Let's say I have the following documents:
Document 1: 0 0 0 0 1 1 3 3 4 4 4
Document 2: 0 1 1 3 4
Document 1: 0 0 0 0 0 0 0 0 0 0 1 1 3 3 4 4 4
Query Document: 0 0 0 0 0 1 1 3 3 4 4 4
If I use "Query Document" to search, the first result should be Document 1
because their "bag of words" (term vectors) representation is the closest.
I was wondering whether this was possible with ES?

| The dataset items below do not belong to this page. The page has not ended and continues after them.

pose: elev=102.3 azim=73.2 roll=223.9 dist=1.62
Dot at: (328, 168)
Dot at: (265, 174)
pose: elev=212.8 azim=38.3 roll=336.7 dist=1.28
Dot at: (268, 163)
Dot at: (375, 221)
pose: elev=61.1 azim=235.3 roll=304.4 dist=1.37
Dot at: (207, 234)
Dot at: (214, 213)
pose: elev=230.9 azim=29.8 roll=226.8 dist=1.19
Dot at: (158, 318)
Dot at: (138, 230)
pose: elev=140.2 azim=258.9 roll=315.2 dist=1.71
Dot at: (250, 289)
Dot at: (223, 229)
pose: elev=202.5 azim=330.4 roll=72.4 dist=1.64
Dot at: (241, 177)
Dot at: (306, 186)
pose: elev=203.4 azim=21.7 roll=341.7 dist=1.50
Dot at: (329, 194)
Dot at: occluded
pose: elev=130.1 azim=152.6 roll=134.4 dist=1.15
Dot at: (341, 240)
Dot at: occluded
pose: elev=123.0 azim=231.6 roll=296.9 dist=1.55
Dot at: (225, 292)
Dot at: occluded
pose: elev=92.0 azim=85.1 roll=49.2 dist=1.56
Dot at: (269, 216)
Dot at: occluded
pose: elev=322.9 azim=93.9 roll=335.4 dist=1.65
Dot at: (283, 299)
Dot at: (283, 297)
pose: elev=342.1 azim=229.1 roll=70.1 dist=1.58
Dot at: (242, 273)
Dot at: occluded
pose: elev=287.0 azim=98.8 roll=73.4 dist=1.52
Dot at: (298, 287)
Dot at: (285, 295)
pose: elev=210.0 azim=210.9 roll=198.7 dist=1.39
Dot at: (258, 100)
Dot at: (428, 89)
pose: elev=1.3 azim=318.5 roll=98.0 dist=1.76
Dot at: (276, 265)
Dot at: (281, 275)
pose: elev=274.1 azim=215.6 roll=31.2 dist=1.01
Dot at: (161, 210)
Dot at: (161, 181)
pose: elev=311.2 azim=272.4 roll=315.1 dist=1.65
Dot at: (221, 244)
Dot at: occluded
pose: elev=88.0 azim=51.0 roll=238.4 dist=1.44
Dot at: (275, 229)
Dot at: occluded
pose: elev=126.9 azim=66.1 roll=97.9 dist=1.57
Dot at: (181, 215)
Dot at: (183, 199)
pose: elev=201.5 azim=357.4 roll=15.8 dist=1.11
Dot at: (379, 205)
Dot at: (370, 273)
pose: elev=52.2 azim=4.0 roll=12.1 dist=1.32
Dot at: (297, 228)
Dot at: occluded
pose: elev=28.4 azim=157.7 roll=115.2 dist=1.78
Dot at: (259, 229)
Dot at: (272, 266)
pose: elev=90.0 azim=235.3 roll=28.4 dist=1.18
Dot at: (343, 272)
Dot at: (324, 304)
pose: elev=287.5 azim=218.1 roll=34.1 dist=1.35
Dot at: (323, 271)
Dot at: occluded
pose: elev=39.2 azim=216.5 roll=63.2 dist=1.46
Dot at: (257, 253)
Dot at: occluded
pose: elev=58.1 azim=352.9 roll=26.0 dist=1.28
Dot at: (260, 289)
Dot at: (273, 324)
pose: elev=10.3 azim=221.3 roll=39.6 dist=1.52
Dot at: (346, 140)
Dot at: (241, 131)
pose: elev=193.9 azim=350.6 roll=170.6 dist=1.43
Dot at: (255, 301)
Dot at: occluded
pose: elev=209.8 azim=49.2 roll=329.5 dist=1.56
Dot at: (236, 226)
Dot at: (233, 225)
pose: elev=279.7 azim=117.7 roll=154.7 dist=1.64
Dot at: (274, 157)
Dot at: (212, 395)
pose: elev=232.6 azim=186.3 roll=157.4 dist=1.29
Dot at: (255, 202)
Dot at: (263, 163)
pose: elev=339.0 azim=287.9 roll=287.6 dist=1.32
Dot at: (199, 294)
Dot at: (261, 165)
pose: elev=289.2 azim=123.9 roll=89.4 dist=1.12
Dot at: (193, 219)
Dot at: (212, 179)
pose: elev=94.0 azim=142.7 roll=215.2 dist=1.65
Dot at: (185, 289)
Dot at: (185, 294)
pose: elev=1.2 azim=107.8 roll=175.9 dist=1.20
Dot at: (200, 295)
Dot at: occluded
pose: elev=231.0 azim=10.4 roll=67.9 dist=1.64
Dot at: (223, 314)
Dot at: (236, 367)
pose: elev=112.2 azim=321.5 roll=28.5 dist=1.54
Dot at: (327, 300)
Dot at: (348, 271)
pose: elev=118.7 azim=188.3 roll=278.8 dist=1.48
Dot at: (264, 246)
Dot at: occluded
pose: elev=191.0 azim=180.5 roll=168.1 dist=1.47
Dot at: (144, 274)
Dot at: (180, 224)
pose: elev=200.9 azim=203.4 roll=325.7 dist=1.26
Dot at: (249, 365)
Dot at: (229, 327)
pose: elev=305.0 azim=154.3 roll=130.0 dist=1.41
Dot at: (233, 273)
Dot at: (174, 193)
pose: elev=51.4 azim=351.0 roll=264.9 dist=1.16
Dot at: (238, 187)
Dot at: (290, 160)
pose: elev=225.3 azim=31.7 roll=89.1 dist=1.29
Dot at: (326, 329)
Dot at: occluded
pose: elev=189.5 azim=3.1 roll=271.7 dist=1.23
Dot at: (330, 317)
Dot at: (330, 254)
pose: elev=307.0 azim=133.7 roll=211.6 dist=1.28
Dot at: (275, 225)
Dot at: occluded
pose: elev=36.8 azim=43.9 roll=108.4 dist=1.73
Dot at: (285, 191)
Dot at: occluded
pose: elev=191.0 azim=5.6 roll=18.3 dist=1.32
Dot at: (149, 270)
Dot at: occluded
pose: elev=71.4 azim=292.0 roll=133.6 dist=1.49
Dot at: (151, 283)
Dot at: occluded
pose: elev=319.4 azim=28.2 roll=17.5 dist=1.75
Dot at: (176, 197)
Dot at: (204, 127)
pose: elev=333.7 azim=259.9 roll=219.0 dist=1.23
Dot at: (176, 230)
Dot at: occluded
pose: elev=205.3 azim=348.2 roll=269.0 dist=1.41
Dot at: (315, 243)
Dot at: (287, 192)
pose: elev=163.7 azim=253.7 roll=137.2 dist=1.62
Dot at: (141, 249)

So far, this is what I've tried without much success:
Here's how I create the index:
settings = {
'index': {
'similarity': {
'my_similarity': {
'type': 'classic',
},
},
},
'analysis': {
'filter': {},
'analyzer': {
'visual_word': {
'type': 'custom',
'tokenizer': 'whitespace',
'filter': [],
'similarity': 'my_similarity',
}
}
}
}
mappings = {
doc_type: {
'_source': {
'enabled': False,
},
'properties': {
'filename': {
'type': 'keyword',
# 'index': 'not_analyzed',
},
'visual_words': {
'type': 'text',
'analyzer': 'visual_word',
'term_vector': 'yes',
},
},
}
}
es.indices.create(
index = 'myindex',
body = {
'mappings': mappings,
'settings': settings,
},
)
Here's how I do my search query:
query = {
'query': {
'match': {
'visual_words': {
'query': '0 0 0 0 0 1 1 3 3 4 4 4',
}
}
}
}
res = es.search(
index = 'myindex',
doc_type = 'image',
body = query,
explain = True,
)
That strategy gives unexpected results. For example, querying an exact copy of a document in the index won't even return it as a first result.